* [Exercise]
Copy the listing verbatim from its first line through the line containing "## Özellikler ✨", including both of those lines.
START Provided entries
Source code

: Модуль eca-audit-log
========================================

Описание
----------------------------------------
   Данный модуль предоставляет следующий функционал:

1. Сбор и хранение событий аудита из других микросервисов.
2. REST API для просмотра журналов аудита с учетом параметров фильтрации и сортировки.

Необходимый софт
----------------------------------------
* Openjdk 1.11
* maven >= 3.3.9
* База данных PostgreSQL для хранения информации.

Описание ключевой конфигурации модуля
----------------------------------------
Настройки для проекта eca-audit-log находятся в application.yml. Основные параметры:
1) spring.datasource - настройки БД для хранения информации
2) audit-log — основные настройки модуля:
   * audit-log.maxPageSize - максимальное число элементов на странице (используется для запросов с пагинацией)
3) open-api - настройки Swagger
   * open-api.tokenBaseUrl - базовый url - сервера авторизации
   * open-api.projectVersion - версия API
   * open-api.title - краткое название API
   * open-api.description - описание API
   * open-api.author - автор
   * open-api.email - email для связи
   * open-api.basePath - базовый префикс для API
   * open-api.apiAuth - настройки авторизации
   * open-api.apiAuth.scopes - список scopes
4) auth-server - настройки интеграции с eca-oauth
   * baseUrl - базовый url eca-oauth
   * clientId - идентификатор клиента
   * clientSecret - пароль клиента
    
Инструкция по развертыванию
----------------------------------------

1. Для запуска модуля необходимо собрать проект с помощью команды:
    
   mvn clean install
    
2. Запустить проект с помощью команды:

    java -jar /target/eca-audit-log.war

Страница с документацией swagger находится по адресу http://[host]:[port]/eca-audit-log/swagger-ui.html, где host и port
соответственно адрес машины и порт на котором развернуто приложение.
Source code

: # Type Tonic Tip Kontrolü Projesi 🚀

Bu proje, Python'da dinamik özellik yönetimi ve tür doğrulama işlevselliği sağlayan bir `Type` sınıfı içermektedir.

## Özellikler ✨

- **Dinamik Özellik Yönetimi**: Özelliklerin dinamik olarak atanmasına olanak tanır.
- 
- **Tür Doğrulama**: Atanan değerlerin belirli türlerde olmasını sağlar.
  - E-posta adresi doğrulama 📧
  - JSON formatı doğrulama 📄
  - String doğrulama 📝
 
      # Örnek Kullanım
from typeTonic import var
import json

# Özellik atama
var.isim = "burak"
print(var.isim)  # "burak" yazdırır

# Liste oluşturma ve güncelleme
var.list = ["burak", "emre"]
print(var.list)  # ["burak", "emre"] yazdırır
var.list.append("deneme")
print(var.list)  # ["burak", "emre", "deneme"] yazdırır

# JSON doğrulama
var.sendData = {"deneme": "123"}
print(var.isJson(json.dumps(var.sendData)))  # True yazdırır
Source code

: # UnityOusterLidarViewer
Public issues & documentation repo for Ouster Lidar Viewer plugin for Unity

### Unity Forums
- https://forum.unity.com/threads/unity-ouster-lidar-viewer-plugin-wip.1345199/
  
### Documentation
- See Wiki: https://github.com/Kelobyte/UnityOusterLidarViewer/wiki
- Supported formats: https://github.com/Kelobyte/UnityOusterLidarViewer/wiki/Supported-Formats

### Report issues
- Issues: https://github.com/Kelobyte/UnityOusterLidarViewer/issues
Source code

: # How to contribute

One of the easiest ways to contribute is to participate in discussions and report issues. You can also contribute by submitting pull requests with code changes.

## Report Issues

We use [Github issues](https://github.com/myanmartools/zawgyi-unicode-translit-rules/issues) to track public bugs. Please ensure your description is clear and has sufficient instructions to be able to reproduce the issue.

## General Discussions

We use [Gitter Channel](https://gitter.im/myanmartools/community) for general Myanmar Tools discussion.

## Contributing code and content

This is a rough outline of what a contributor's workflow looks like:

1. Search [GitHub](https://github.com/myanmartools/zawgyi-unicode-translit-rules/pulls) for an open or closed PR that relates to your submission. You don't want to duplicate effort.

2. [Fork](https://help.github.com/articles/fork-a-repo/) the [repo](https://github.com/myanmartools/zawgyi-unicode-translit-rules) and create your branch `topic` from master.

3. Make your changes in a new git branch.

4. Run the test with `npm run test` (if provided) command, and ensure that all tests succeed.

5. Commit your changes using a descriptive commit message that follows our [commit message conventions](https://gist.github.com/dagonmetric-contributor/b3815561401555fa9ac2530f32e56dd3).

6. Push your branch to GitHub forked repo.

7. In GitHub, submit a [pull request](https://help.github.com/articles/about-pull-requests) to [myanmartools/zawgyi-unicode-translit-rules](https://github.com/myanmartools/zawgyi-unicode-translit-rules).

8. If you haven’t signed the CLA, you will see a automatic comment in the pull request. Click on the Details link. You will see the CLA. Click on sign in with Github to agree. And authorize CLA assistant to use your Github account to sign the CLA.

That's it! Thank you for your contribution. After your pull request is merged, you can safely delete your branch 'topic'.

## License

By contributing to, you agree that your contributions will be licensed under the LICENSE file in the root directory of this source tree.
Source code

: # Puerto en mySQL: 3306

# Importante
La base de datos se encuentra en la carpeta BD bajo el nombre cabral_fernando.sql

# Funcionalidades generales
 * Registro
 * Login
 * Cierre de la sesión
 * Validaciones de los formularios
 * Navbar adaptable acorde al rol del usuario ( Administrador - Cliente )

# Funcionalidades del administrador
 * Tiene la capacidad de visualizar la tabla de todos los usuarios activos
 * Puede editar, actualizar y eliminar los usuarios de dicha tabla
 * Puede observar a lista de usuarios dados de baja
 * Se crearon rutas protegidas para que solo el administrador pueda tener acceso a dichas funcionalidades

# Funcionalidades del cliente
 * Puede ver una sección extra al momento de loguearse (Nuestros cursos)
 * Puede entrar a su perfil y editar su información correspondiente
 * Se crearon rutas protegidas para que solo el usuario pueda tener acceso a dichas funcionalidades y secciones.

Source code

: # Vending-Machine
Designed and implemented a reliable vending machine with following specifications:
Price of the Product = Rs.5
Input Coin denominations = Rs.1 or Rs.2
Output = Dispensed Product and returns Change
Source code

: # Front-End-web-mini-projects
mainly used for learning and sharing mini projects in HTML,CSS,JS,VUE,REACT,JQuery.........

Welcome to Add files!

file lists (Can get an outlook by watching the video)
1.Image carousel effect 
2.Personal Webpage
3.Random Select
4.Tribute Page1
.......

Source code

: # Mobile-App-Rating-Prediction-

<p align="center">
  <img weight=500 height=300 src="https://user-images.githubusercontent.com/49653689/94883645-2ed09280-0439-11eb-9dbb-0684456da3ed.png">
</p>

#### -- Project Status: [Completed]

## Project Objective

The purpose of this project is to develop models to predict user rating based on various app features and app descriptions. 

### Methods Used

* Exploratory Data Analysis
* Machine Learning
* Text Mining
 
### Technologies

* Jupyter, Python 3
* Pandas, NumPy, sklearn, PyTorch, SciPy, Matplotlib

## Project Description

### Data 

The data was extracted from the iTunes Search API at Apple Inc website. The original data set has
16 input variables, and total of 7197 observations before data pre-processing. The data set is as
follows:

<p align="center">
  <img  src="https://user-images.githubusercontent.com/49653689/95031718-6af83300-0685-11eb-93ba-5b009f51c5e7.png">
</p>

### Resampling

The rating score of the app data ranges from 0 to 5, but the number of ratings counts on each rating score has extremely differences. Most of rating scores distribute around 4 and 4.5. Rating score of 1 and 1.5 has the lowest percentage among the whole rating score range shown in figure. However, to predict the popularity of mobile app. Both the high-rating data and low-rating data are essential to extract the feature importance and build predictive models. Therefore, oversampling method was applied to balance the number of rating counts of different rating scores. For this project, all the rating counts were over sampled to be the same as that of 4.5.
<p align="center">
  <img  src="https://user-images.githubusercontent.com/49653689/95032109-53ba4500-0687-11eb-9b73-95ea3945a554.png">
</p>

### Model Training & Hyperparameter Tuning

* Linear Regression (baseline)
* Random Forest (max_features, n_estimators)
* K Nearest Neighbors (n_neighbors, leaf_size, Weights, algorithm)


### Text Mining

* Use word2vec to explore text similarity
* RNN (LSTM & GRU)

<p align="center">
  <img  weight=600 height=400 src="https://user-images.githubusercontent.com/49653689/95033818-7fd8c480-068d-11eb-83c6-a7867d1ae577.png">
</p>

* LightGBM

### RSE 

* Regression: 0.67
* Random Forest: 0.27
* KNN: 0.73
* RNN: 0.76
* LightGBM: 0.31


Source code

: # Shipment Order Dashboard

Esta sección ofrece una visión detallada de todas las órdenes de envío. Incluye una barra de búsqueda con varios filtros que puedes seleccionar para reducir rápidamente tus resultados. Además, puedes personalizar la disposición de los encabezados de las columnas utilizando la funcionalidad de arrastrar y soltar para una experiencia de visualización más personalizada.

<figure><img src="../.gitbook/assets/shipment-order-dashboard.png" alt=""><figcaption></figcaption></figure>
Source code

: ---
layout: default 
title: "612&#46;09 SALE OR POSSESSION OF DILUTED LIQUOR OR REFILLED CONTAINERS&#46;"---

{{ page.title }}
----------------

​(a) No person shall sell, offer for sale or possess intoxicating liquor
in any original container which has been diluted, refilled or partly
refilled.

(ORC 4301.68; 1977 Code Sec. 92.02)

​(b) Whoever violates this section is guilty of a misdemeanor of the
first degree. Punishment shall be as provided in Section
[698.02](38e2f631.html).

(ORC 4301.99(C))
END Provided entries
* [Solution to the exercise]
Source code

: Модуль eca-audit-log
========================================

Описание
----------------------------------------
   Данный модуль предоставляет следующий функционал:

1. Сбор и хранение событий аудита из других микросервисов.
2. REST API для просмотра журналов аудита с учетом параметров фильтрации и сортировки.

Необходимый софт
----------------------------------------
* Openjdk 1.11
* maven >= 3.3.9
* База данных PostgreSQL для хранения информации.

Описание ключевой конфигурации модуля
----------------------------------------
Настройки для проекта eca-audit-log находятся в application.yml. Основные параметры:
1) spring.datasource - настройки БД для хранения информации
2) audit-log — основные настройки модуля:
   * audit-log.maxPageSize - максимальное число элементов на странице (используется для запросов с пагинацией)
3) open-api - настройки Swagger
   * open-api.tokenBaseUrl - базовый url - сервера авторизации
   * open-api.projectVersion - версия API
   * open-api.title - краткое название API
   * open-api.description - описание API
   * open-api.author - автор
   * open-api.email - email для связи
   * open-api.basePath - базовый префикс для API
   * open-api.apiAuth - настройки авторизации
   * open-api.apiAuth.scopes - список scopes
4) auth-server - настройки интеграции с eca-oauth
   * baseUrl - базовый url eca-oauth
   * clientId - идентификатор клиента
   * clientSecret - пароль клиента
    
Инструкция по развертыванию
----------------------------------------

1. Для запуска модуля необходимо собрать проект с помощью команды:
    
   mvn clean install
    
2. Запустить проект с помощью команды:

    java -jar /target/eca-audit-log.war

Страница с документацией swagger находится по адресу http://[host]:[port]/eca-audit-log/swagger-ui.html, где host и port
соответственно адрес машины и порт на котором развернуто приложение.
Source code

: # Type Tonic Tip Kontrolü Projesi 🚀

Bu proje, Python'da dinamik özellik yönetimi ve tür doğrulama işlevselliği sağlayan bir `Type` sınıfı içermektedir.

## Özellikler ✨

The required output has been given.